The barn door only closed partway, and most of the floor was bare earth, but one stall was packed with hay bales left from the previous autumn. They had hardened over the winter, but a little pulling and twisting loosened enough straw to make them comfortable enough for exha
usted sleep.
When they were settled in, Vern Hall said, “That was a hell of a thing Warry did for us back there.”
“Aye,” Brewster replied, but in such a way as to indicate he didn’t want to talk about it.
Bell changed the topic by asking, “Do you remember anything about what happened on the train with you and Johnny and Alvin?”
“Some,” Hall said. “It was Johnny. When you went back to uncouple the cars, Johnny hit Alvin with the blade of the coal shovel without warning and shoved him right off the train. He swung at me and did a good number on my head, but I think I got ahold of the sledgehammer they use to break up bigger chunks of coal and swung it back just before my legs went out from underneath me.”
“So, it was Johnny who was working for the French,” Bell said.
“Must be,” Vern said.
“I wonder why,” Bell mused.
“I’ve been thinking about that, Mr. Bell, and there’s something I’ve kept secret.”
“What’s that?” Brewster asked with suspicion. “What secret?”
“Jake Hobart was married, and I think Johnny had fallen in love with his bride and killed Jake over it.”
“What?” Brewster cawed.
“It’s true. Jake knew about how you didn’t trust working with married miners, Josh, so he never told you.
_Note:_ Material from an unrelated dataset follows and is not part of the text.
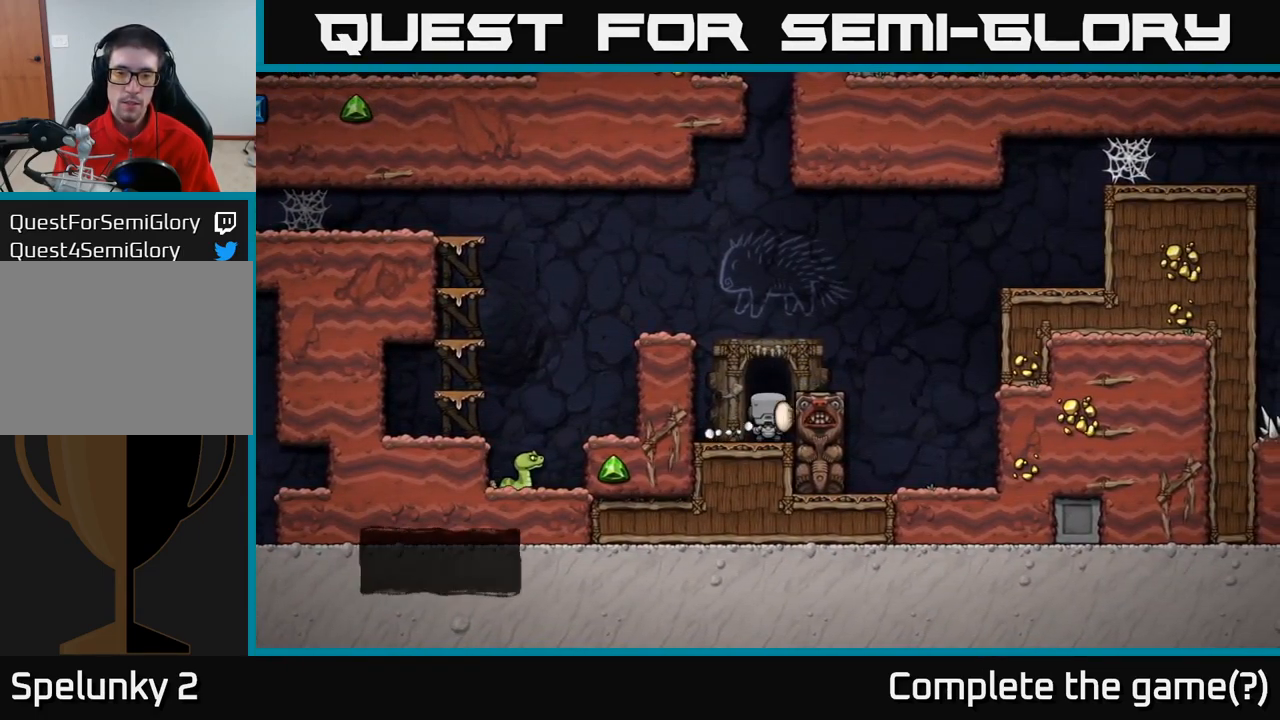
{"dt_ms": 500, "buttons": [], "left_stick": "center", "events": []}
He confided in me, and even asked that I send some postcards on his behalf when we were in Paris. I mailed some when we went to the tasting session at the food company, and I had Arn send a final one from Aberdeen that told her Jake had died back in Russia.”
Bell said, “I did find evidence that Johnny had a girl he couldn’t be with.”
Vern Hall nodded in the darkness. “He spent a lot of time with Jake Hobart because Jake was teaching him how to be a blaster. That’s how Johnny met the wife, who’s much younger than Jake. Maybe even younger than Johnny. I think what happened was Johnny fell in love with her and wanted to get Jake out of the way. He must have seen an opportunity on the island, committed the murder, and made it look like Jake had died in a storm.”